I'm reading Beardon's Algebra and Geometry.
Suppose that $zw\neq0$. Show that the segment joining $0$ to $z$ is perpendicular to the segment joining $0$ to $w$ if and only if $Re[z\bar{w}]=0$.
From here I first expanded $z\bar{w}$:
$$i \left(a_2 b_1-a_1 b_2\right)+a_1 a_2+b_1 b_2$$
Then I obtained the real part of $z\bar{w}$:
$$a_1 a_2+b_1 b_2$$
From here, I was kinda stuck on how to proceed in the demonstration but then I decided to proceed with some of the most obvious examples for getting complex numbers that wouldfit perpendicularity: $(0+7i)$ and $(7+0i)$ for which $0 \cdot 7+7\cdot0=0$ and we have one case of perpendicularity.

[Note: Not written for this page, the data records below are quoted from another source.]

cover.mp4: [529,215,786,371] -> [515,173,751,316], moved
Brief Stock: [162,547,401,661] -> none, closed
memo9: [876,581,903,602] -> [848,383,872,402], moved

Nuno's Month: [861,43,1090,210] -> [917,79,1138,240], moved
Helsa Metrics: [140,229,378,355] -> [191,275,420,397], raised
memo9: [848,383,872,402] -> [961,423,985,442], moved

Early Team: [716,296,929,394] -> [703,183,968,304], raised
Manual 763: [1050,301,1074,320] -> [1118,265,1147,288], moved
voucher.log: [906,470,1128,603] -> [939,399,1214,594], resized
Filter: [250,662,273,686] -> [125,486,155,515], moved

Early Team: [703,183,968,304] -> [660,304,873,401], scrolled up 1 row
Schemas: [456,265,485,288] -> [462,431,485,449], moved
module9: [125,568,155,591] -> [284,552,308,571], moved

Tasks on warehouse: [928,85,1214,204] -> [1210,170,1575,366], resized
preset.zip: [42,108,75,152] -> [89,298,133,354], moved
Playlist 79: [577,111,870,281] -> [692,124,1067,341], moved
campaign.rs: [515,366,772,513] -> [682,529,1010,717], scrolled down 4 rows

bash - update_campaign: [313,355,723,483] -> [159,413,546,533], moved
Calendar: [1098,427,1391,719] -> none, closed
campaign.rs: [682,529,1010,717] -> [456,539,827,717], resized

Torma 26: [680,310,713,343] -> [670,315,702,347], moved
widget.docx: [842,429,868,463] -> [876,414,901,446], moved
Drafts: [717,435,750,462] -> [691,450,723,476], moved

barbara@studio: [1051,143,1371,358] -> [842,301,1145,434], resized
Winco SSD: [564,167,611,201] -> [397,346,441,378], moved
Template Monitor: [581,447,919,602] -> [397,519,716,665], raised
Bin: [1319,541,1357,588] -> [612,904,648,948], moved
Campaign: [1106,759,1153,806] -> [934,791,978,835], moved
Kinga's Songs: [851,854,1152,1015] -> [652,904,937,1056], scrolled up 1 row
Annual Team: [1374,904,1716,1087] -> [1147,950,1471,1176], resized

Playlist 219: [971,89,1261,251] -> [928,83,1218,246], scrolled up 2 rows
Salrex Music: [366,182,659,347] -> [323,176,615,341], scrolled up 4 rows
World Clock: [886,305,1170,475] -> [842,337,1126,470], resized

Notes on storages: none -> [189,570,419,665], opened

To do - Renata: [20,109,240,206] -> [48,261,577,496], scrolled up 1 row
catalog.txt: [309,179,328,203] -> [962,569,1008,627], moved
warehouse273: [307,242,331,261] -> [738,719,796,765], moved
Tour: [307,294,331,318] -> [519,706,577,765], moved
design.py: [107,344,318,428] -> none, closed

This first case would be:
$$((a_1=0)\oplus (a_2=0))\wedge ((b_1=0)\oplus (b_2=0))$$
With this reasoning in mind, I thought that for all the other cases of perpendicularity, we must find any numbers that satisfy $a_1 a_2=n$ and $b_1 b_2=-n$.
Is my reasoning correct? Is there something I should add?